La délivrance de Genève est célébrée dans toute l'Europe comme une défaite décisive du duc de Savoie et de la politique austro-espagnole. Le lendemain de l'escalade, la population se presse à Saint-Pierre et y chante le psaume CXXIV qu'on répète depuis à chaque anniversaire. On observe que jamais les Genevois n'ont accusé les savoyards de cette mauvaise surprise. En outre, nul en Savoie n'a pris ce désastre, propre au seul Charles Emmanuel Ier et à sa troupe de mercenaires, pour une défaite nationale.

Par le traité de Saint-Julien du 21 juillet 1603 est conclue la paix entre la Savoie et Genève. Sa signature est accueillie avec joie parmi les populations savoisiennes et genevoises, les relations familiales, amicales et commerciales entre les deux peuples étant établies depuis bien longtemps.

Célébration

Festivités

Cortège historique dans la nuit du 10 décembre 2005

Les festivités commémorant cet événement historique ont lieu le 12 décembre de chaque année, les commémorations officielles ayant lieu durant le week-end le plus proche de la date historique. Cette commémoration est considérée comme la « fête nationale » genevoise, culminant par le feu de joie sur le parvis de la cathédrale Saint-Pierre au son du Cé qu'è lainô, l'hymne genevois, écrit en vieux patois genevois, glorifiant cet événement historique.

La coutume veut que les enfants se déguisent et défilent durant cette nuit dans les rues ou chantent aux portes la fameuse chanson Ah ! La Belle Escalade. Les étudiants des niveaux post-obligatoires font également un défilé diurne dans les rues de la ville. La population, notamment les enfants, se déguise aussi pour participer à la multitude de soirées qui sont organisées en marge des évènements officiels. Un grand cortège historique composé de 800 participants en costumes d'époque — hallebardiers, arquebusiers, cavaliers et personnages historiques — défile le dimanche soir dans les rues de la vieille-ville. Durant ces trois jours, des démonstrations de tir de mousquets, de maniement de hallebardes ou tirs au canon ont également lieu. L'étroit passage de Monnetier est aussi ouvert au public à cette occasion.

Marmite

Une femme avec un pot de fer tue un savoyard, gravure sur cuivre de François Diodati, vers 1667
Marmites de l'Escalade

L'un des symboles les plus connus de cette fête est la mère Royaume, une femme d'origine lyonnaise qui, selon la légende, versa par sa fenêtre, durant la bataille nocturne, une marmite de soupe chaude sur les soldats savoyards passant dans sa rue.

* * * * * * * * *

* _Consigne 1_
D'après le texte sur l'Escalade, quels participants en costumes d'époque composent le grand cortège historique ? Énumérez-les tous.

(Entrées de données enregistrées)
* * * * * * * * *

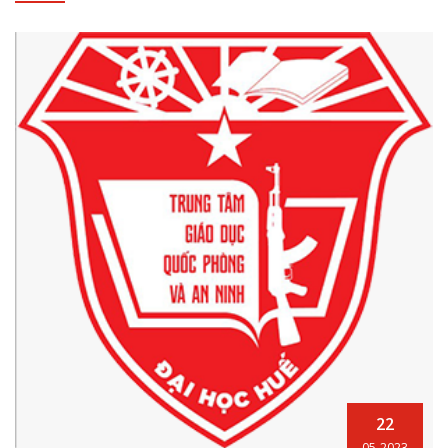
22
05-2023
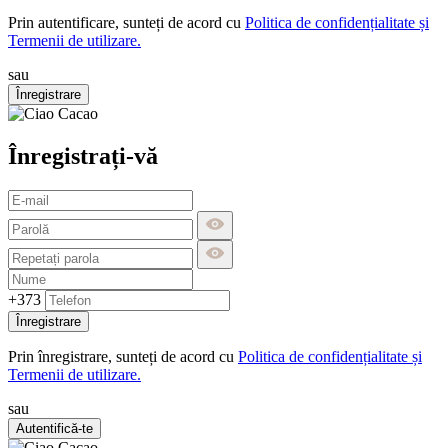
Prin autentificare, sunteți de acord cu
Politica de confidențialitate și
Termenii de utilizare.
sau
Înregistrare
Înregistrați-vă
+373
Înregistrare
Prin înregistrare, sunteți de acord cu
Politica de confidențialitate și
Termenii de utilizare.
sau
Autentifică-te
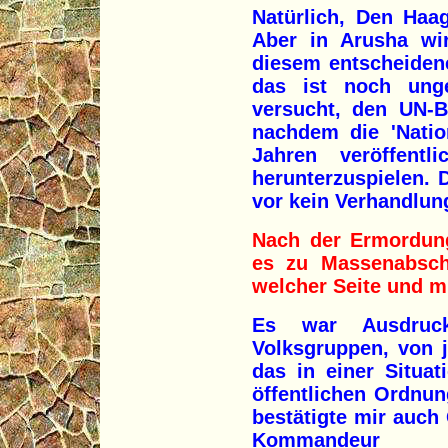
Natürlich, Den Haag
Aber in Arusha wi
diesem entscheiden
das ist noch ung
versucht, den UN-B
nachdem die 'Natio
Jahren veröffentl
herunterzuspielen. D
vor kein Verhandlun
Nach der Ermordung
es zu Massenabsc
welcher Seite und mi
Es war Ausdruc
Volksgruppen, von 
das in einer Situat
öffentlichen Ordnun
bestätigte mir auch
Kommandeur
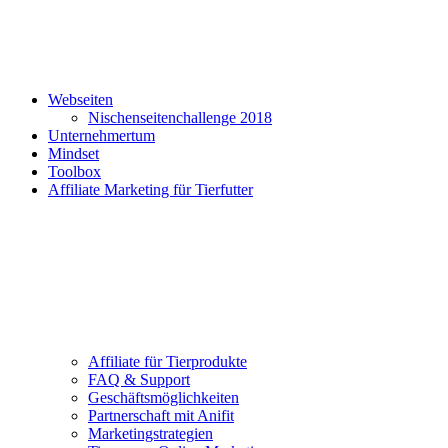
Webseiten
Nischenseitenchallenge 2018
Unternehmertum
Mindset
Toolbox
Affiliate Marketing für Tierfutter
Affiliate für Tierprodukte
FAQ & Support
Geschäftsmöglichkeiten
Partnerschaft mit Anifit
Marketingstrategien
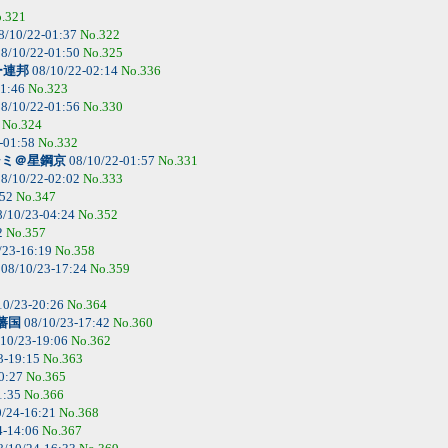
.321
8/10/22-01:37
No.322
8/10/22-01:50
No.325
ー連邦
08/10/22-02:14
No.336
01:46
No.323
8/10/22-01:56
No.330
6
No.324
-01:58
No.332
シミ＠星鋼京
08/10/22-01:57
No.331
8/10/22-02:02
No.333
:52
No.347
/10/23-04:24
No.352
2
No.357
/23-16:19
No.358
08/10/23-17:24
No.359
10/23-20:26
No.364
藩国
08/10/23-17:42
No.360
10/23-19:06
No.362
3-19:15
No.363
0:27
No.365
1:35
No.366
/24-16:21
No.368
4-14:06
No.367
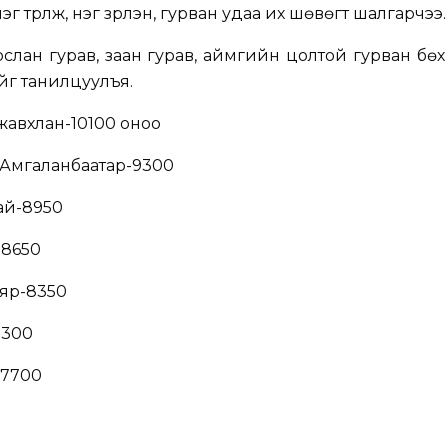
үрүүлж, нэг үзүүрлэн, гурван удаа их шөвөгт шалгарчээ.
рслан гурав, заан гурав, аймгийн цолтой гурван бөх 
йг танилцуулъя.
жавхлан-10100 оноо
.Амгаланбаатар-9300
ай-8950
-8650
аяр-8350
8300
-7700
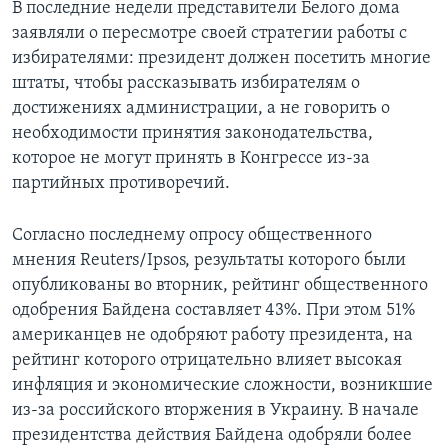
В последние недели представители Белого дома
заявляли о пересмотре своей стратегии работы с
избирателями: президент должен посетить многие
штаты, чтобы рассказывать избирателям о
достижениях администрации, а не говорить о
необходимости принятия законодательства,
которое не могут принять в Конгрессе из-за
партийных противоречий.
Согласно последнему опросу общественного
мнения Reuters/Ipsos, результаты которого были
опубликованы во вторник, рейтинг общественного
одобрения Байдена составляет 43%. При этом 51%
американцев не одобряют работу президента, на
рейтинг которого отрицательно влияет высокая
инфляция и экономические сложности, возникшие
из-за российского вторжения в Украину. В начале
президентства действия Байдена одобряли более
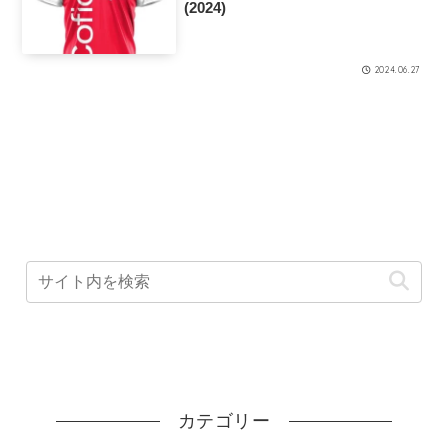
(2024)
2024.06.27
カテゴリー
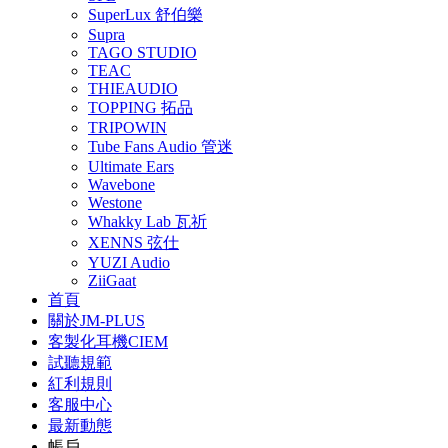
SuperLux 舒伯樂
Supra
TAGO STUDIO
TEAC
THIEAUDIO
TOPPING 拓品
TRIPOWIN
Tube Fans Audio 管迷
Ultimate Ears
Wavebone
Westone
Whakky Lab 瓦祈
XENNS 弦仕
YUZI Audio
ZiiGaat
首頁
關於JM-PLUS
客製化耳機CIEM
試聽規範
紅利規則
客服中心
最新動態
帳戶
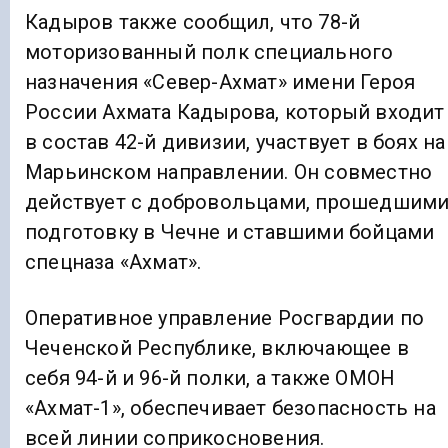
Кадыров также сообщил, что 78-й
моторизованный полк специального
назначения «Север-Ахмат» имени Героя
России Ахмата Кадырова, который входит
в состав 42-й дивизии, участвует в боях на
Марьинском направлении. Он совместно
действует с добровольцами, прошедшим
подготовку в Чечне и ставшими бойцами
спецназа «Ахмат».
Оперативное управление Росгвардии по
Чеченской Республике, включающее в
себя 94-й и 96-й полки, а также ОМОН
«Ахмат-1», обеспечивает безопасность на
всей линии соприкосновения.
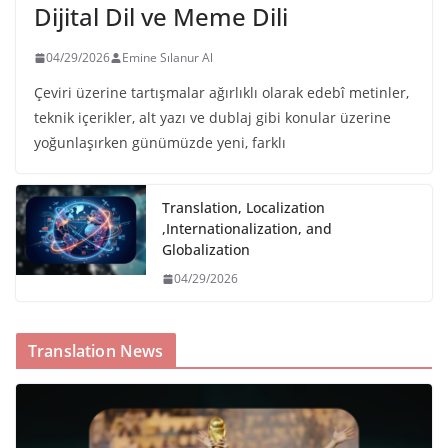
Dijital Dil ve Meme Dili
04/29/2026
Emine Sılanur Al
Çeviri üzerine tartışmalar ağırlıklı olarak edebî metinler,
teknik içerikler, alt yazı ve dublaj gibi konular üzerine
yoğunlaşırken günümüzde yeni, farklı
Translation, Localization
,Internationalization, and
Globalization
04/29/2026
Translation News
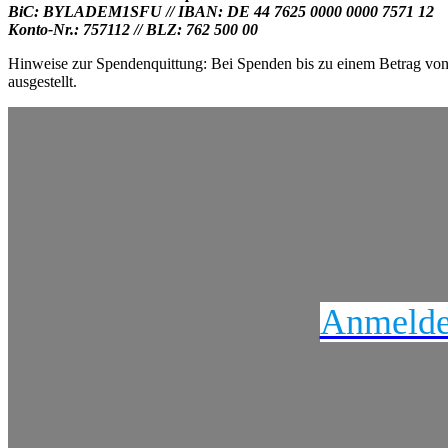
BiC: BYLADEM1SFU // IBAN: DE 44 7625 0000 0000 7571 12
Konto-Nr.: 757112 // BLZ: 762 500 00
Hinweise zur Spendenquittung: Bei Spenden bis zu einem Betrag von
ausgestellt.
Anmeldeu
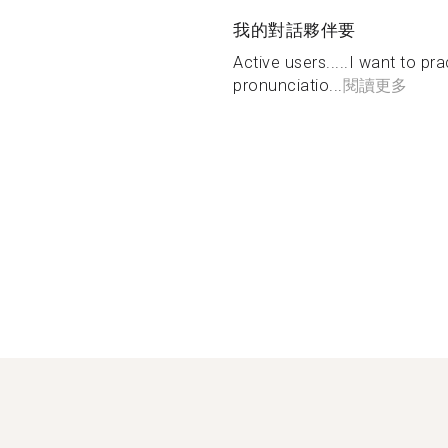
我的對話夥伴要
Active users.....I want to p
pronunciatio...
閱讀更多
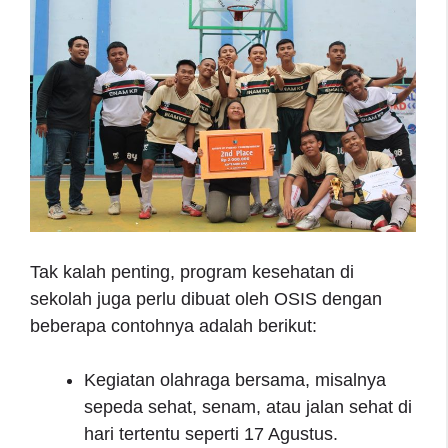
Tak kalah penting, program kesehatan di
sekolah juga perlu dibuat oleh OSIS dengan
beberapa contohnya adalah berikut:
Kegiatan olahraga bersama, misalnya
sepeda sehat, senam, atau jalan sehat di
hari tertentu seperti 17 Agustus.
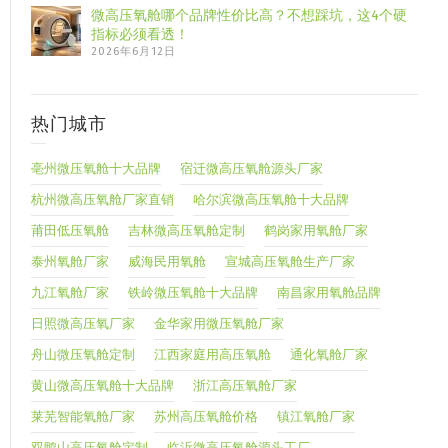
微高压氧舱哪个品牌性价比高？不想踩坑，这4个硬
指标必须看透！
2026年6月12日
热门城市
亳州微压氧舱十大品牌
宿迁微高压氧舱源头厂家
杭州微高压氧舱厂家直销
哈尔滨微高压氧舱十大品牌
莆田低压氧舱
吉林微高压氧舱定制
鹤岗家用氧舱厂家
泰州氧舱厂家
威海民用氧舱
宣城高压氧舱生产厂家
九江氧舱厂家
铁岭微压氧舱十大品牌
南昌家用氧舱品牌
日照微高压氧厂家
金华家用微压氧舱厂家
舟山微压氧舱定制
江西家庭用高压氧舱
通化氧舱厂家
黄山微高压氧舱十大品牌
浙江高压氧舱厂家
莱芜智能氧舱厂家
苏州高压氧舱价格
镇江氧舱厂家
双鸭山高压氧舱定制
临沂微高压氧舱源头工厂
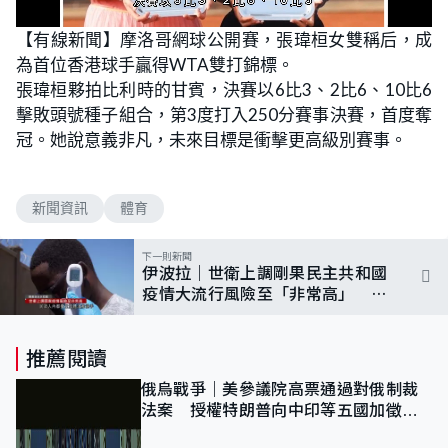
L
U
o
n
【有線新聞】摩洛哥網球公開賽，張瑋桓女雙稱后，成
a
m
d
u
為首位香港球手贏得WTA雙打錦標。
e
t
d
e
:
張瑋桓夥拍比利時的甘賓，決賽以6比3、2比6、10比6
1
0
擊敗頭號種子組合，第3度打入250分賽事決賽，首度奪
0
.
冠。她說意義非凡，未來目標是衝擊更高級別賽事。
0
0
%
新聞資訊
體育
下一則新聞
伊波拉｜世衛上調剛果民主共和國
疫情大流行風險至「非常高」 當
地風俗及政局動盪礙防疫
推薦閱讀
俄烏戰爭｜美參議院高票通過對俄制裁
法案 授權特朗普向中印等五國加徵
100%關稅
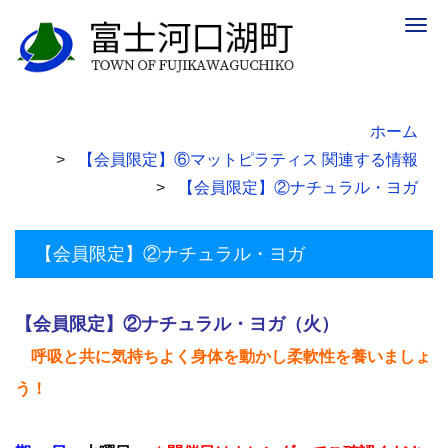
Togg
navig
ホーム
【会員限定】⑥マットピラティス 関連する情報
【会員限定】②ナチュラル・ヨガ
【会員限定】②ナチュラル・ヨガ
【会員限定】②ナチュラル・ヨガ（火）
呼吸と共に気持ちよく身体を動かし柔軟性を養いましょ
う！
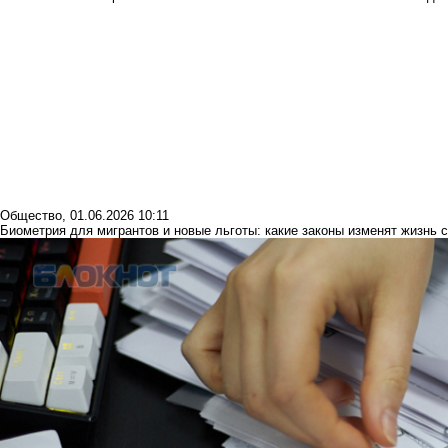
Общество
,
01.06.2026 10:11
Биометрия для мигрантов и новые льготы: какие законы изменят жизнь 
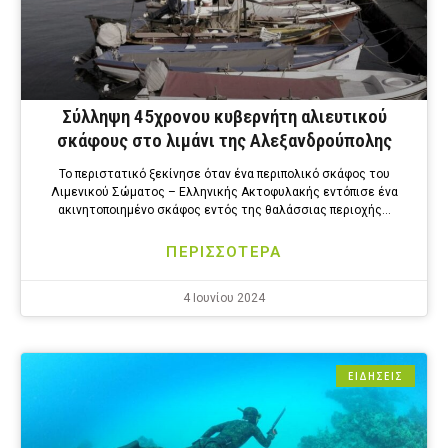
Σύλληψη 45χρονου κυβερνήτη αλιευτικού
σκάφους στο λιμάνι της Αλεξανδρούπολης
Το περιστατικό ξεκίνησε όταν ένα περιπολικό σκάφος του
Λιμενικού Σώματος – Ελληνικής Ακτοφυλακής εντόπισε ένα
ακινητοποιημένο σκάφος εντός της θαλάσσιας περιοχής…
ΠΕΡΙΣΣΟΤΕΡΑ
4 Ιουνίου 2024
ΕΙΔΗΣΕΙΣ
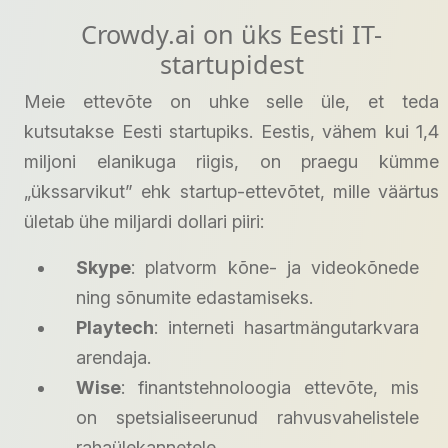
Crowdy.ai on üks Eesti IT-
startupidest
Meie ettevõte on uhke selle üle, et teda
kutsutakse Eesti startupiks. Eestis, vähem kui 1,4
miljoni elanikuga riigis, on praegu kümme
„ükssarvikut” ehk startup-ettevõtet, mille väärtus
ületab ühe miljardi dollari piiri:
Skype
: platvorm kõne- ja videokõnede
ning sõnumite edastamiseks.
Playtech
: interneti hasartmängutarkvara
arendaja.
Wise
: finantstehnoloogia ettevõte, mis
on spetsialiseerunud rahvusvahelistele
rahaülekannetele.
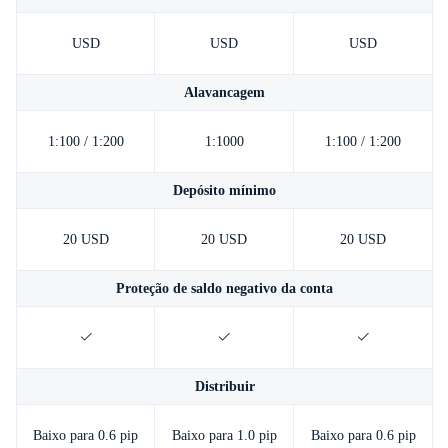
USD
USD
USD
Alavancagem
1:100 / 1:200
1:1000
1:100 / 1:200
Depósito mínimo
20 USD
20 USD
20 USD
Proteção de saldo negativo da conta
Distribuir
Baixo para 0.6 pip
Baixo para 1.0 pip
Baixo para 0.6 pip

* * * * * * * * *

* _Consigne 2_
Reproduisez sans aucune modification les lignes de la liste comprises entre celle qui contient « Кадыров также сообщил, что 78-й » et celle qui contient « себя 94-й и 96-й полки, а также ОМОН », ces deux lignes incluses.

* _Votre réponse 1_
Hallebardiers, arquebusiers, cavaliers et personnages historiques.

* _Votre réponse 2_
Кадыров также сообщил, что 78-й
моторизованный полк специального
назначения «Север-Ахмат» имени Героя
России Ахмата Кадырова, который входит
в состав 42-й дивизии, участвует в боях на
Марьинском направлении. Он совместно
действует с добровольцами, прошедшим
подготовку в Чечне и ставшими бойцами
спецназа «Ахмат».
Оперативное управление Росгвардии по
Чеченской Республике, включающее в
себя 94-й и 96-й полки, а также ОМОН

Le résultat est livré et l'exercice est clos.